§ **DIRECTIONS**:
Drop all pictures and repeat exactly the lines from the line holding "Romagna ha inoltre stabilito" through the end of the records.

*-*-*

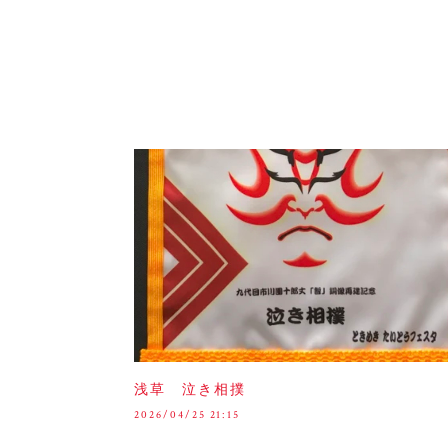
浅草 泣き相撲
2026/04/25 21:15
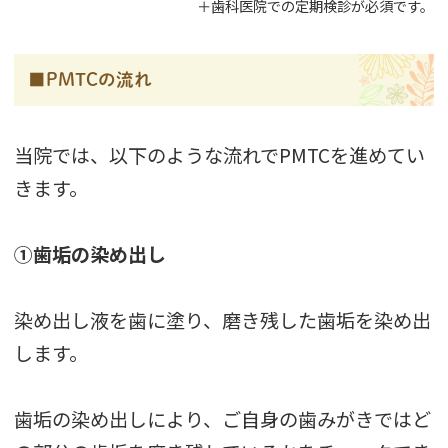
＋歯科医院での定期検診が必須です。
■PMTCの流れ
当院では、以下のような流れでPMTCを進めてい
きます。
①歯垢の染め出し
染め出し液を歯に塗り、磨き残した歯垢を染め出
します。
歯垢の染め出しにより、ご自身の歯みがきではど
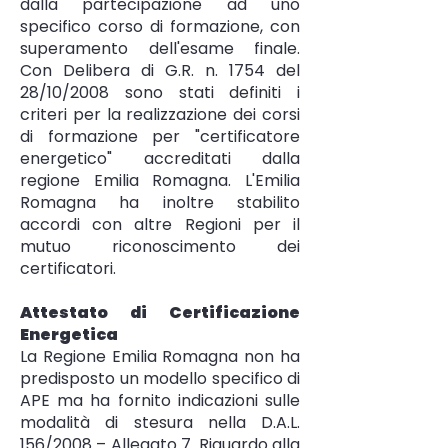
dalla partecipazione ad uno
specifico corso di formazione, con
superamento dell'esame finale.
Con Delibera di G.R. n. 1754 del
28/10/2008 sono stati definiti i
criteri per la realizzazione dei corsi
di formazione per "certificatore
energetico" accreditati dalla
regione Emilia Romagna. L'Emilia
Romagna ha inoltre stabilito
accordi con altre Regioni per il
mutuo riconoscimento dei
certificatori.
Attestato di Certificazione
Energetica
La Regione Emilia Romagna non ha
predisposto un modello specifico di
APE ma ha fornito indicazioni sulle
modalità di stesura nella D.A.L.
156/2008 – Allegato 7. Riguardo alla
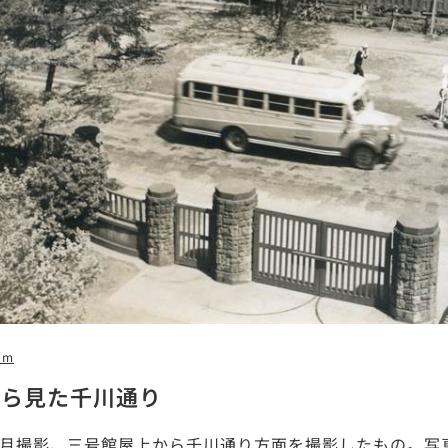
2m
から見た千川通り
年4月撮影、三号館屋上から千川通り方面を撮影したもの。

*-*-*

§ **OUTPUT BELOW**:
Romagna ha inoltre stabilito
accordi con altre Regioni per il
mutuo riconoscimento dei
certificatori.
Attestato di Certificazione
Energetica
La Regione Emilia Romagna non ha
predisposto un modello specifico di
APE ma ha fornito indicazioni sulle
modalità di stesura nella D.A.L.
156/2008 – Allegato 7. Riguardo alla
2m
から見た千川通り
年4月撮影、三号館屋上から千川通り方面を撮影したもの。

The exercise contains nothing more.